# Texas Ebony



## 3192 (Dec 30, 2004)

I finally got around and cut into this Texas Ebony. It's going to be some fun wood to work with. Smooth as glass! gb


----------



## Bobby (May 21, 2004)

That sure is some pretty wood. I hear its really hard on the tools.


----------



## bill (May 21, 2004)

very nice looking


----------



## Tortuga (May 21, 2004)

Man..that is some beeyoootiful wood, Jim... Can't wait to see what you whup it into.. It do make some nice pens, but, like Bobby said, it's tough on tools. You'll grind them gouges down to nubs on that stuff...

Keep us posted with some pix when the chips start to fly..:smile:


----------



## 3192 (Dec 30, 2004)

I have a brand new Timberwolf bandsaw blade that cut that ebony like it was butter.
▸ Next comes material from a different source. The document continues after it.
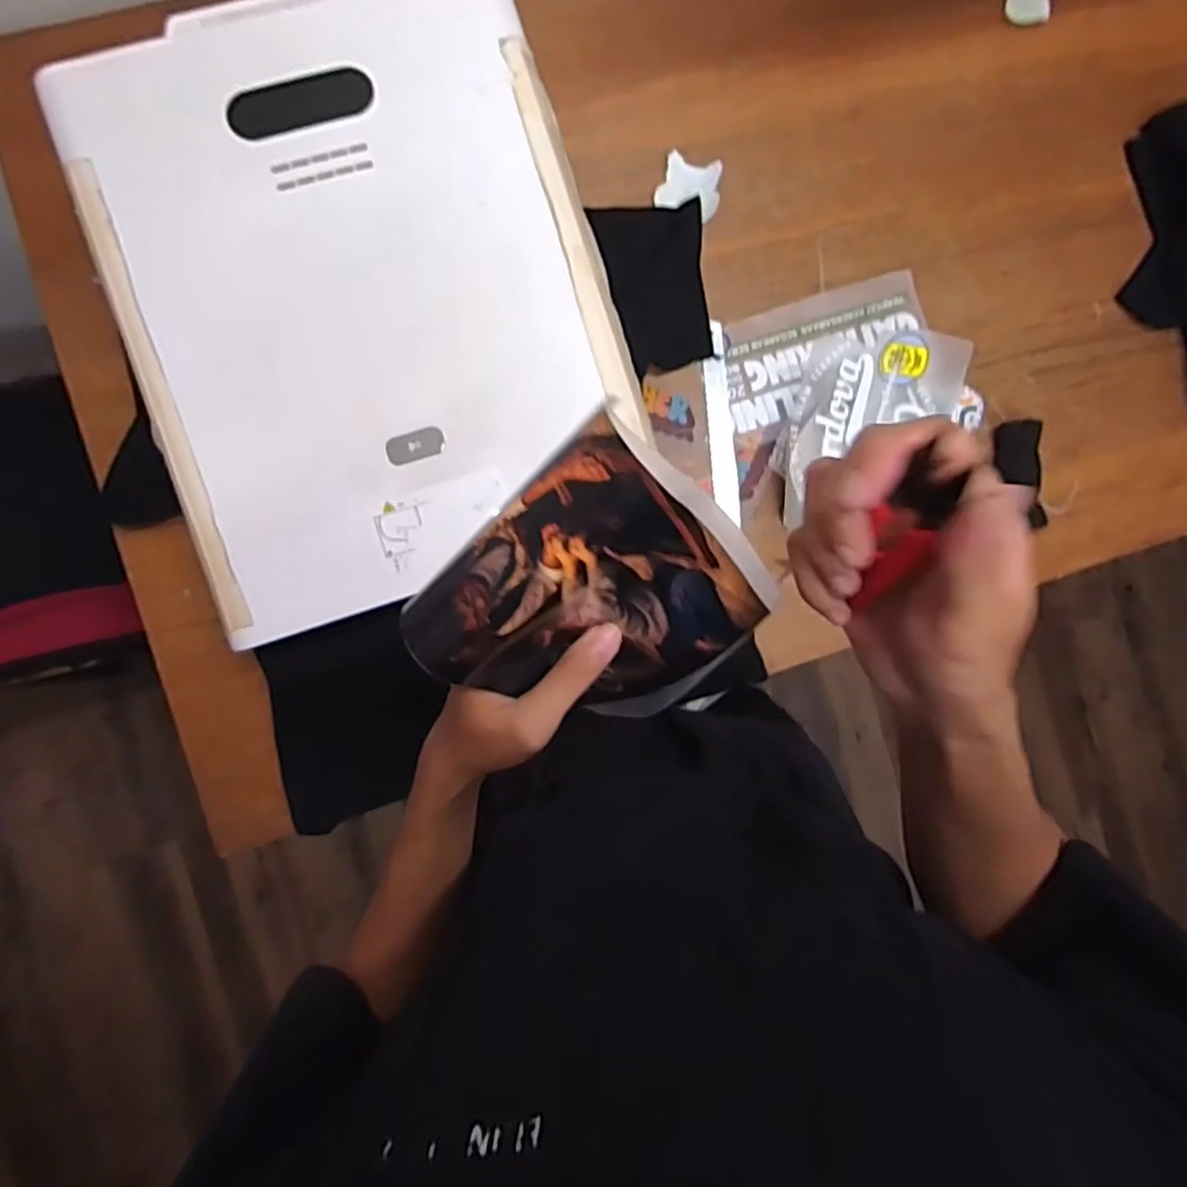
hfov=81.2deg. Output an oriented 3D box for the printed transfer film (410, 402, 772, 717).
[{"bbox_3d":[0.010,0.007,0.326,0.134,0.160,0.029,-39,47,23],"label":"printed transfer film"}]

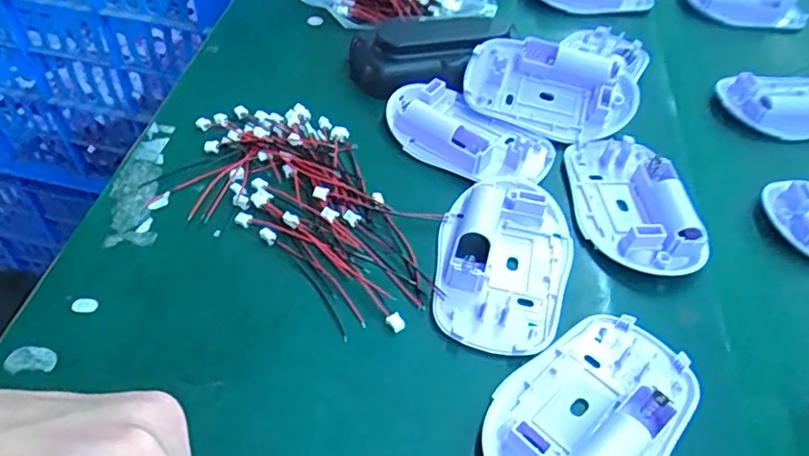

It's still green wood but that blade sure impressed me. I'm almost finished with this desk refinishing project and hope to put some time in on the lathe. There are several BIG chunks of wood that are ready (and need to be) to be chucked up! I still have that incredible oak burl that needs to be spun! So many trees....so little time! gb


----------



## EndTuition (May 24, 2004)

You're going to love turning it. Thankfully I got a good deal on a slow turn grinder from Trodery and can sharpen my tools as needed, and thats about every 5 minutes with that stuff. It does finish like glass, but you have to walk through the grades of sandpaper pretty slowly, skip a grade and you will see it. No mater how sharp the tool, I never got a shaving off of it, just dust. I can't imagine turning that big ole blank ! You might end up with some stubby tools by the time your done. Good luck, I know it will be awsome, what ever you make out of it.


----------